The Internal Heat of the Earth

It is a matter of common knowledge that in sinking mining shafts there is a rise in temperature of about 1 deg. Fahr. for every 69 feet, down to a certain depth. Active volcanoes afford still more striking evidence of the earth’s internal heat. Have we not here an inexhaustible source of energy? We have, but it is difficult, if not impossible, to utilize it. If the prime requisite in making use of any source of heat is to obtain good conditions of thermal interchange with it, an insuperable obstacle would be found in the poor conducting qualities of rock. Only by fluid convection would it be remotely possible to obtain communication With the earth’s stores of heat. In considering these possibilities, the Hon. R. J. Strutt points out that hot springs, while they have been utilized from time immemorial, are too diminutive. The perpetual streams of molten lava that flow into the sea in certain localities, as at Stromboli, might perhaps be utilized, he ventures, “but the opportunities for applying the method would scarcely be extensive enough to encourage inventors.”

Why not pump water down to the heated interior and return it to the surface at a high temperature? Here again Strutt sees no possibilities. The pipes would have to be kept immersed in molten lava; no sufficiently rapid transference of heat to them from solid rock would be possible. For the same reason, he states, the pipes must not be cooled down by the water flowing through them sufficiently to cause the surrounding lava to congeal. Can the pipes endure the prolonged action of molten basalt?

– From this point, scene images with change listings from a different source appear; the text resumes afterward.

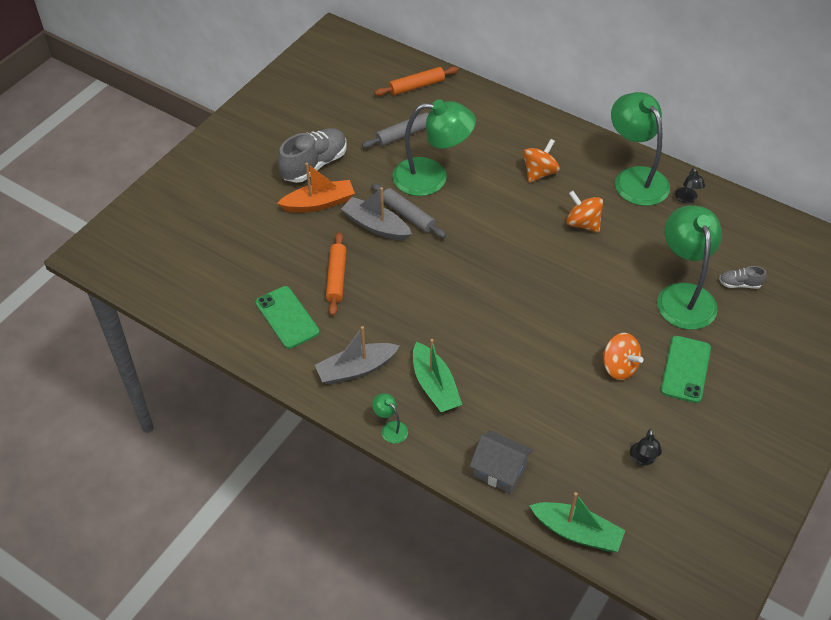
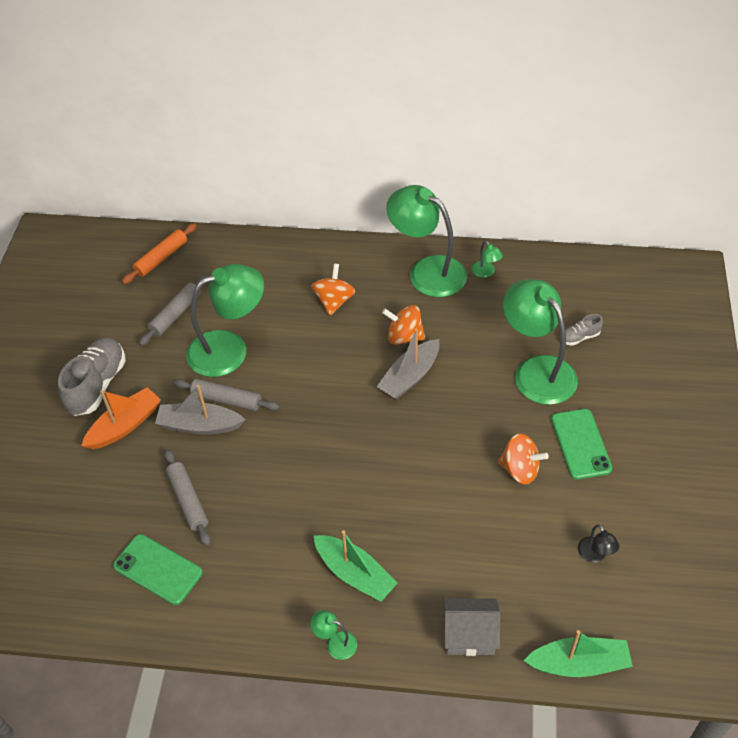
camera: 25 degrees left, 0 degrees up
(336, 278) = (188, 500): orange rolling pin -> grey rolling pin
(356, 369) = (263, 594): grey boat -> grey boat (410, 376)
(687, 199) = (486, 273): black lamp -> green lamp

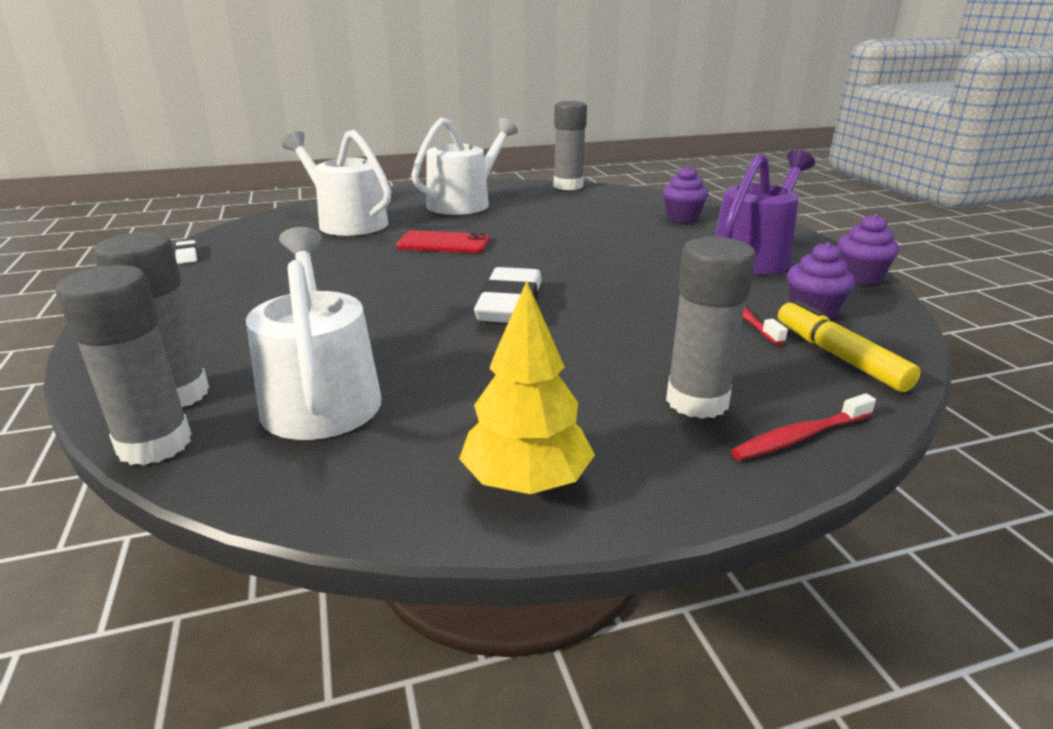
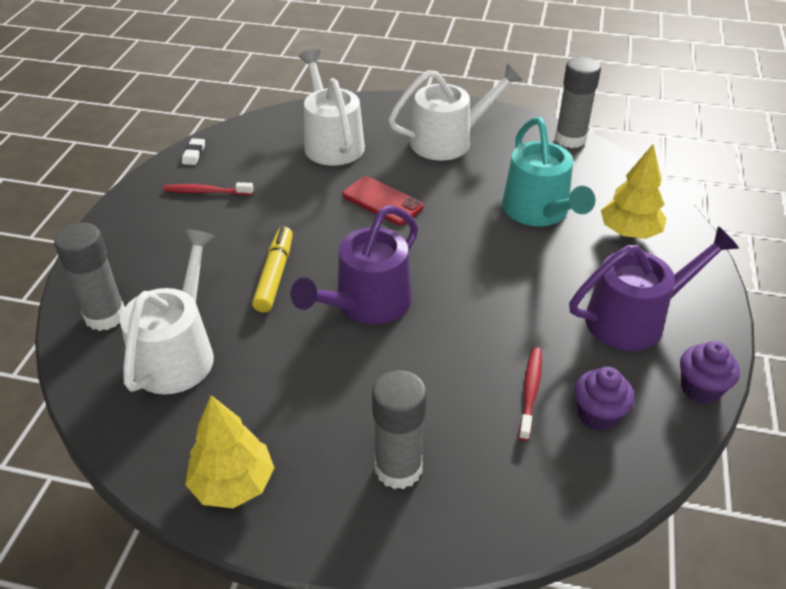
camera: 30 degrees right, 15 degrees up
(155, 444) = (72, 357): grey glue stick -> none
(510, 304) = (367, 303): white eraser -> purple watering can
(595, 222) = (539, 211): none -> turquoise watering can
(682, 218) = (629, 233): purple cupcake -> yellow tree
(800, 437) = (432, 534): red toothbrush -> red toothbrush (206, 192)
(839, 356) = (556, 474): yellow marker -> yellow marker (274, 275)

Wrought iron might in Strutt’s opinion. “On the other hand, the margin of difference between the melting point of basalt and of iron is not very great, and lack of stiffness in iron pipes at such temperatures would undoubtedly introduce the most serious difficulties.” Even if the attempt be made by directly attacking a volcanic crater the engineering difficulties would be enormous.

Similar conclusions were reached by Sir Charles A. Parsons in a presidential address to the engineering section of the British Association for the Advancement of Science. He discussed the feasibility of constructing a bore hole twelve miles deep. While the feat could be accomplished, and while the temperature of the rock at that depth is probably 272 deg. Fahr., the undertaking would involve an expenditure of millions.